A paper describing MineDojo, Nvidia’s generalist AI agent that may carry out actions from written prompts in Minecraft, won an Excellent Datasets and Benchmarks Paper Award on the 2022 NeurIPS (Neural Data Processing Methods) convention, Nvidia revealed on Monday.
To coach the MineDojo framework to play Minecraft, researchers fed it 730,000 Minecraft YouTube movies (with greater than 2.2 billion phrases transcribed), 7,000 scraped webpages from the Minecraft wiki, and 340,000 Reddit posts and 6.6 million Reddit feedback describing Minecraft gameplay.
From this information, the researchers created a customized transformer mannequin known as MineCLIP that associates video clips with particular in-game Minecraft actions. Consequently, somebody can inform a MineDojo agent what to do within the recreation utilizing high-level pure language, resembling “discover a desert pyramid” or “construct a nether portal and enter it,” and MineDojo will execute the sequence of steps essential to make it occur within the recreation.
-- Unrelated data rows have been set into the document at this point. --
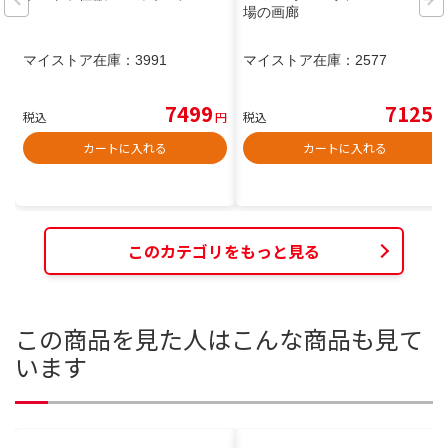
場の画廊
マイストア在庫：
3991
マイストア在庫：
2577
7499
7125
税込
円
税込
円
カートに入れる
カートに入れる
このカテゴリをもっと見る
この商品を見た人はこんな商品も見て
います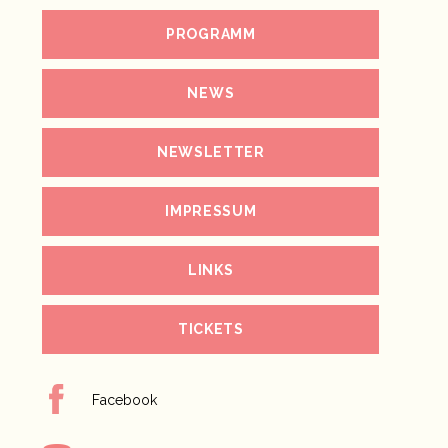
PROGRAMM
NEWS
NEWSLETTER
IMPRESSUM
LINKS
TICKETS
Facebook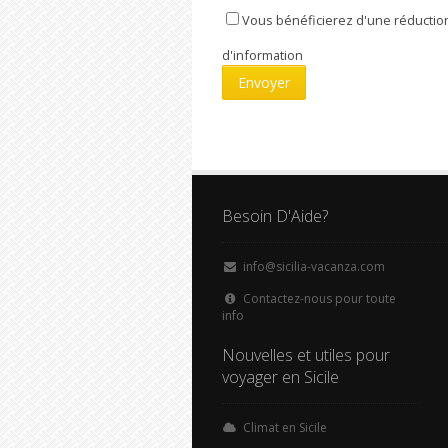
Vous bénéficierez d'une réduction
d'information
Besoin D'Aide?
info@sicilia-vacanza.com
Contactez-nous pour toute
info
Nouvelles et utiles pour
voyager en Sicile
Climat en Sicile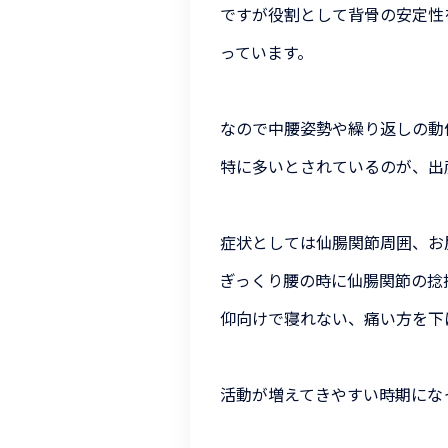
ですが役割として背骨の安定性
っています。
なので中腰姿勢や繰り返しの動
特に多いとされているのが、出
症状としては仙腸関節周囲、お
ぎっくり腰の時に仙腸関節の捻
仰向けで寝れない、痛い方を下
活動が増えてきやすい時期にな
MineDojo goals to create a versatile agent that may generalize realized actions and apply them to completely different behaviors within the recreation. As Nvidia writes, “Whereas researchers have lengthy educated autonomous AI brokers in video-game environments resembling StarCraft, Dota, and Go, these brokers are often specialists in only some duties. So Nvidia researchers turned to Minecraft, the world’s hottest recreation, to develop a scalable coaching framework for a generalist agent—one that may efficiently execute all kinds of open-ended duties.”
The award-winning paper, “MINEDOJO: Constructing Open-Ended Embodied Brokers with Web-Scale Data,” debuted in June. Its authors embody Linxi Fan of Nvidia and Guanzhi Wang, Yunfan Jiang, Ajay Mandlekar, Yuncong Yang, Haoyi Zhu, Andrew Tang, De-An Huang, Yuke Zhu, and Anima Anandkumar of varied educational establishments.
You possibly can see examples of MineDojo in motion on its official website, and the code for MineDojo and MineCLIP is out there on GitHub.